The crude technique for testing if a variable (esp based) is aligned correctly for an SSE or AVX instruction is to make a test piece and use an instruction that must be aligned to a minimum boundary. You will find out soon enough if its correct or not. :P
Yea hutch. I still can't figure out what SSEG has anything to do with ESP. Using ASSUME SS don't seem to help either.
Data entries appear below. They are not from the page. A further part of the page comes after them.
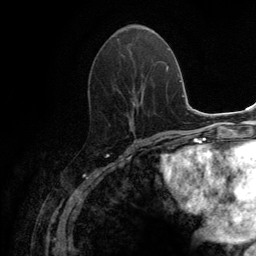
Breast MRI (dynamic contrast-enhanced), one axial slice; position 58 of 134 along the scan axis; cropped to one breast; dynamic contrast-enhanced series, time point 2 of 6 at this slice position (early post-contrast); 3 T; TE 2.8 ms, TR 7.7 ms; 1.2 mm slice thickness; 256 × 256 image matrix, field of view 170 × 170 mm. Female patient.
Structures marked on this image (semi-automatic segmentation, software-assisted and operator-edited):
- enhancing-tissue mask used for the functional tumour volume (all voxels passing the contrast-enhancement thresholds inside the analysis volume; usually the tumour): bounding box (x1, y1, x2, y2) in pixels: (116, 38, 155, 131)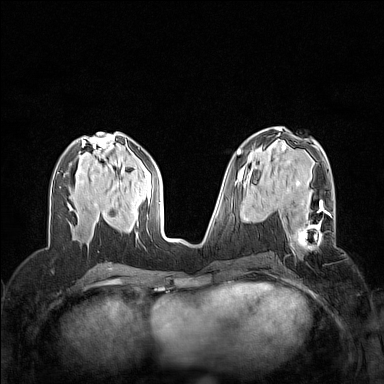
Breast MRI (dynamic contrast-enhanced), one axial slice. Slice 67 of 160 in the series (ordered by position). Dynamic contrast-enhanced series, time point 2 of 7 at this slice position (early post-contrast). 1.5 T. TE 1.8 ms, TR 5 ms. 384 × 384 image matrix. Female patient.
Structures marked on this image (semi-automatically segmented with operator editing):
- enhancing-tissue mask used for the functional tumour volume (all voxels passing the contrast-enhancement thresholds inside the analysis volume; usually the tumour): bounding box (x1, y1, x2, y2) in pixels: (290, 200, 330, 248)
ESP still aligns 4.
This should do the job.
; ¤¤¤¤¤¤¤¤¤¤¤¤¤¤¤¤¤¤¤¤¤¤¤¤¤¤¤¤¤¤¤¤¤¤¤¤¤¤¤¤¤¤¤¤¤¤¤¤¤¤¤¤¤¤¤¤¤¤¤¤¤¤¤¤¤¤¤¤¤¤¤¤¤
include \masm32\include\masm32rt.inc
; ¤¤¤¤¤¤¤¤¤¤¤¤¤¤¤¤¤¤¤¤¤¤¤¤¤¤¤¤¤¤¤¤¤¤¤¤¤¤¤¤¤¤¤¤¤¤¤¤¤¤¤¤¤¤¤¤¤¤¤¤¤¤¤¤¤¤¤¤¤¤¤¤¤
comment * -----------------------------------------------------
Build this template with
"CONSOLE ASSEMBLE AND LINK"
----------------------------------------------------- *
.data?
__esp dd ?
.code
start:
; ¤¤¤¤¤¤¤¤¤¤¤¤¤¤¤¤¤¤¤¤¤¤¤¤¤¤¤¤¤¤¤¤¤¤¤¤¤¤¤¤¤¤¤¤¤¤¤¤¤¤¤¤¤¤¤¤¤¤¤¤¤¤¤¤¤¤¤¤¤¤¤¤¤
call main
inkey
exit
; ¤¤¤¤¤¤¤¤¤¤¤¤¤¤¤¤¤¤¤¤¤¤¤¤¤¤¤¤¤¤¤¤¤¤¤¤¤¤¤¤¤¤¤¤¤¤¤¤¤¤¤¤¤¤¤¤¤¤¤¤¤¤¤¤¤¤¤¤¤¤¤¤¤
main proc
call aligned
ret
main endp
; ¤¤¤¤¤¤¤¤¤¤¤¤¤¤¤¤¤¤¤¤¤¤¤¤¤¤¤¤¤¤¤¤¤¤¤¤¤¤¤¤¤¤¤¤¤¤¤¤¤¤¤¤¤¤¤¤¤¤¤¤¤¤¤¤¤¤¤¤¤¤¤¤¤
OPTION PROLOGUE:NONE
OPTION EPILOGUE:NONE
aligned proc
mov __esp, esp ; save ESP
memalign esp, 1024
sub esp, 1024
; -------------------------------
; see what your alignment is here
; -------------------------------
mov esp, __esp ; restore ESP
ret
aligned endp
OPTION PROLOGUE:PrologueDef
OPTION EPILOGUE:EpilogueDef
; ¤¤¤¤¤¤¤¤¤¤¤¤¤¤¤¤¤¤¤¤¤¤¤¤¤¤¤¤¤¤¤¤¤¤¤¤¤¤¤¤¤¤¤¤¤¤¤¤¤¤¤¤¤¤¤¤¤¤¤¤¤¤¤¤¤¤¤¤¤¤¤¤¤
end start
deleted